▶ [Work order]: All lines holding the word "todas" in the listing below need to be copied.

▶ [Materials provided]:
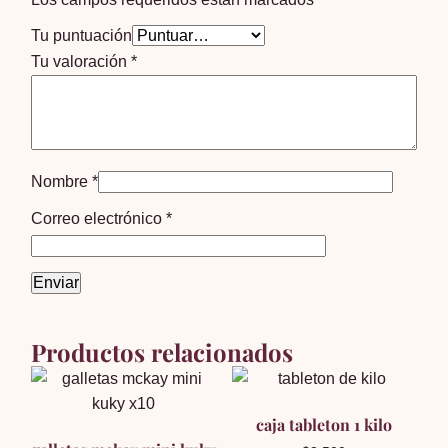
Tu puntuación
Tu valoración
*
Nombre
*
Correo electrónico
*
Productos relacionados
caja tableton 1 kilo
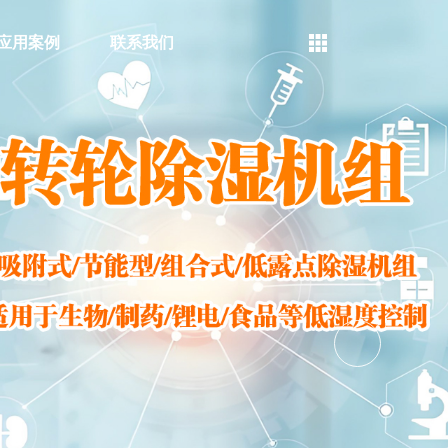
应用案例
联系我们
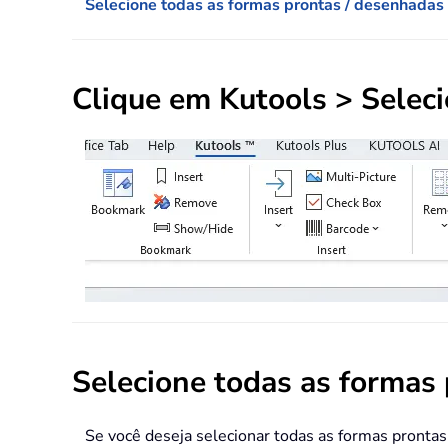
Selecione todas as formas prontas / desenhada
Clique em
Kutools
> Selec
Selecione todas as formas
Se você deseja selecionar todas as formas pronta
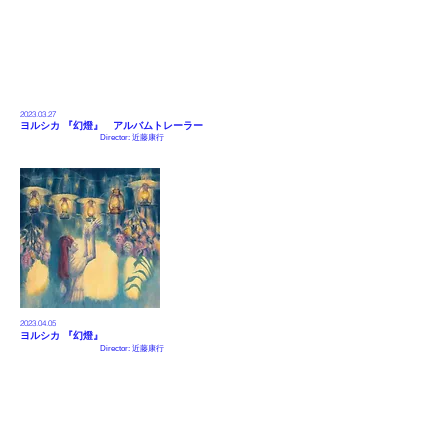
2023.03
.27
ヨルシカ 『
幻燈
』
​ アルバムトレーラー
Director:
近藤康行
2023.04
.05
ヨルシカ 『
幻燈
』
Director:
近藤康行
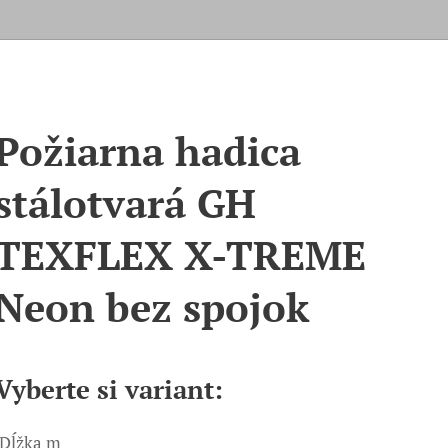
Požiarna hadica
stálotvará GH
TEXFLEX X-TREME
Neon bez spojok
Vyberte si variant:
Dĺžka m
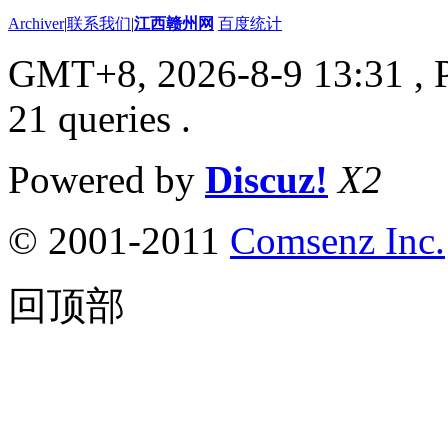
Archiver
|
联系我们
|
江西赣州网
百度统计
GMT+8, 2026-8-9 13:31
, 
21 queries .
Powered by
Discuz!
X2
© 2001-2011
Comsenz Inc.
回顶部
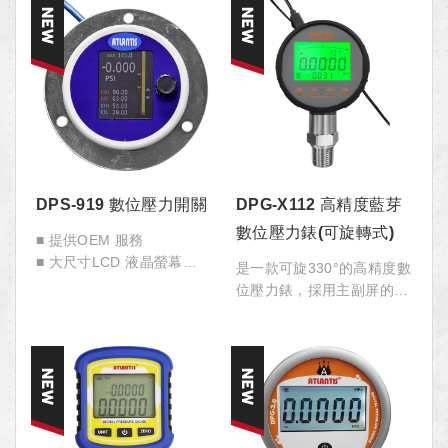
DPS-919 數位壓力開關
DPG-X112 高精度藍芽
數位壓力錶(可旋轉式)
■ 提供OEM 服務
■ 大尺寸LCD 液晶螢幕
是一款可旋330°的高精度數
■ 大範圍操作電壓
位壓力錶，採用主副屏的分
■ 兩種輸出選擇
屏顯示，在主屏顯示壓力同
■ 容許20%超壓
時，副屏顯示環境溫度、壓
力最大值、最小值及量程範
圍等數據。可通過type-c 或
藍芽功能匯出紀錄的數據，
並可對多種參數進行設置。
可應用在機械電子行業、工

--

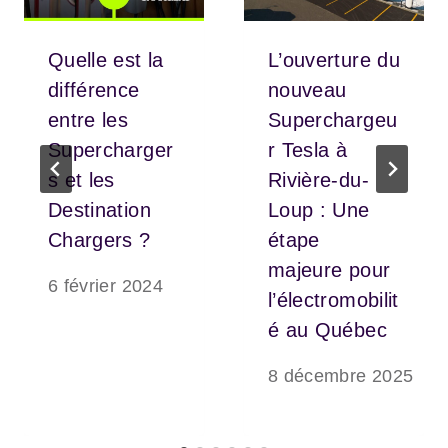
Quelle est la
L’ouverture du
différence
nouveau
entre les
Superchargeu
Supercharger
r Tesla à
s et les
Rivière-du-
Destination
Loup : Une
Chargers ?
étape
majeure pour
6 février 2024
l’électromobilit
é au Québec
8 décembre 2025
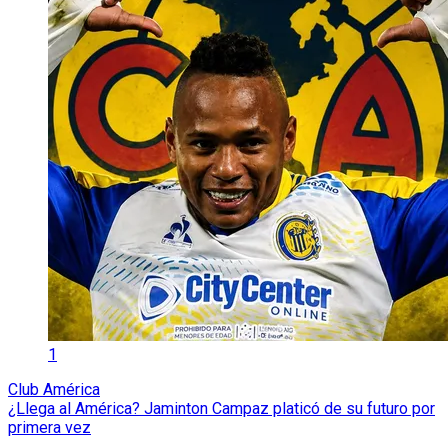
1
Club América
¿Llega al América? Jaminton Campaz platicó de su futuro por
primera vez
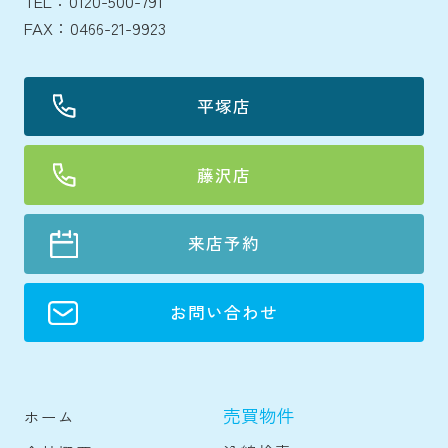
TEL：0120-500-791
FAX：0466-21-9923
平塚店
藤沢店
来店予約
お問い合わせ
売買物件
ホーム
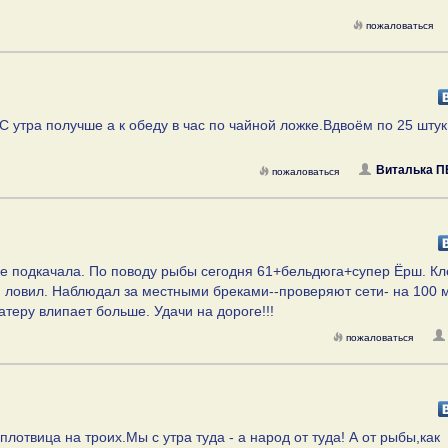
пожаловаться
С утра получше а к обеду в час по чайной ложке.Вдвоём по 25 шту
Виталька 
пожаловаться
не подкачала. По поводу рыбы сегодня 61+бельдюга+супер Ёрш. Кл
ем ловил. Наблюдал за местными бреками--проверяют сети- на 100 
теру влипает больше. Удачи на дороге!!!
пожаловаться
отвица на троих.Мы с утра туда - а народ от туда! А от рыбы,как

==

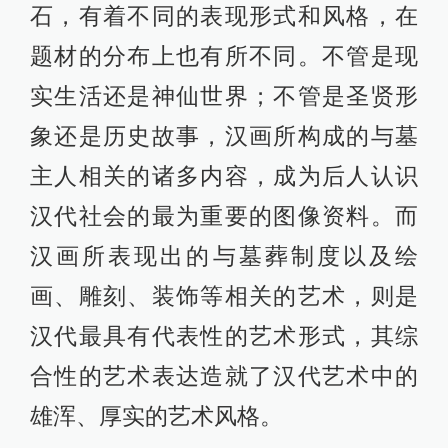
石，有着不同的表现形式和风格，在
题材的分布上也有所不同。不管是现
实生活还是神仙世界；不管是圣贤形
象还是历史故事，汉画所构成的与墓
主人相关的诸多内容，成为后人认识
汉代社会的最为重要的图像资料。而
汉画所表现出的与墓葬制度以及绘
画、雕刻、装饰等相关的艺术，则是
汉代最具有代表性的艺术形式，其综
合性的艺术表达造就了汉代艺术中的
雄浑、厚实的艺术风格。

▶ [Reply]:
Selecione todas as formas prontas / desenhada
Selecione todas as formas
Se você deseja selecionar todas as formas pronta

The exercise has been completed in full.